The first man turned, reaching for his rifle. I put two rounds through his head before his fingers touched metal. He dropped like his strings had been cut. Blood and brain matter spraying across the crates behind him.
Sebastian's arrow took another through the throat. The man went down gurgling, hands scrabbling at the shaft, blood fountaining between his fingers. He hit the ground still trying to scream.
Gunfire erupted. Full automatic. Muzzle flashes like lightning in the dark. Bullets sparked off metal beams and concrete. I dropped behind cover as rounds chewed through the air where I'd been standing, the sound deafening in the enclosed space.
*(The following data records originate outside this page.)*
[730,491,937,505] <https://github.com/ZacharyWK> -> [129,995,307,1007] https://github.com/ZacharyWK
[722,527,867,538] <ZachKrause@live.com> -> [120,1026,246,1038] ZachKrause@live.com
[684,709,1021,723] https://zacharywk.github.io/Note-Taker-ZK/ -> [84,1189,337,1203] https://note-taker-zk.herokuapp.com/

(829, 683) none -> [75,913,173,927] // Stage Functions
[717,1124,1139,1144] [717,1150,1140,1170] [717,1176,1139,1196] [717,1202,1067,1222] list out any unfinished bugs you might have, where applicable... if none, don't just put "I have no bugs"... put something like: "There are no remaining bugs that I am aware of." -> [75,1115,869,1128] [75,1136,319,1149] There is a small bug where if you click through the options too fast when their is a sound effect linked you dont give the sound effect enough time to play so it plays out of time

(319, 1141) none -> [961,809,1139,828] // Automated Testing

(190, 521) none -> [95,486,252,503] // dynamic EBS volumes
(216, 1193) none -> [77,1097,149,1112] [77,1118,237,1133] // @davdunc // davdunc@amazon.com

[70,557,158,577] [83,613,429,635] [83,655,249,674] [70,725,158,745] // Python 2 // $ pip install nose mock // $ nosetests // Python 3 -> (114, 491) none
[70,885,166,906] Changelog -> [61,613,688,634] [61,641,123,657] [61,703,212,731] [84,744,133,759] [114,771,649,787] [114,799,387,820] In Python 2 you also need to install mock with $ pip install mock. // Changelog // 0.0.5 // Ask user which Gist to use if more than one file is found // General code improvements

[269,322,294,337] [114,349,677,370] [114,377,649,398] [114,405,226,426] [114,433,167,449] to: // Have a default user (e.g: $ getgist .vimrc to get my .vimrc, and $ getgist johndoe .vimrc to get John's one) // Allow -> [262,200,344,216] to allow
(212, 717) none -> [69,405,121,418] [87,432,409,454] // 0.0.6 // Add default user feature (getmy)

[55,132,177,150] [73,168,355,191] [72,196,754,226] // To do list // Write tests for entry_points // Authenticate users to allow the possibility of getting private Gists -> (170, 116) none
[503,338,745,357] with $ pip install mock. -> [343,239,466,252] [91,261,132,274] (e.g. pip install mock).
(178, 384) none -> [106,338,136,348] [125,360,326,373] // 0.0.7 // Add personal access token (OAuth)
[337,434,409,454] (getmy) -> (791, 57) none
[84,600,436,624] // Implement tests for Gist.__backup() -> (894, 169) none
“Three on the left!” Sebastian shouted.
I pivoted. Saw them trying to flank. The first one was fast, already raising his weapon. I put him down with a headshot. The second took two rounds to the chest, center mass, dropped like a stone. The third made it to cover behind a forklift.
More gunfire from above. Someone on the opposite catwalk had Sebastian pinned.
I watched as Sebastian rolled sideways, arrow already nocked.
He came up in a crouch, drew, and released in one fluid motion.
The arrow punched through the shooter's eye.
The man's head snapped back. He tumbled over the railing, hitting the ground with a wet crunch that echoed through the warehouse.
Movement to my right. A man with a shotgun, coming around the crates.
Too close for my pistol. I dropped low as he fired.
Buckshot tore through the space where my head had been.
I swept his legs. He went down hard. I was on him before he could recover, knee on his chest, knife to his throat.
One quick slash. Blood sprayed hot across my hands.
“Viktor, Behind!”
Sebastian's warning came too late. Something slammed into my back. A boot. I went down, weapon skittering across concrete. A man twice my size loomed over me, crowbar raised.
Sebastian dropped from the catwalk.
No rope. No ladder. Just dropped fifteen feet, landed on the man's shoulders, used the momentum to drive him face-first into the ground. I heard vertebrae crack. The man went limp.
Sebastian rolled off, came up firing. His arrow caught another attacker in the chest. The man staggered back, clawing at the shaft, but Sebastian was already nocking another. Put it through his skull before he hit the ground.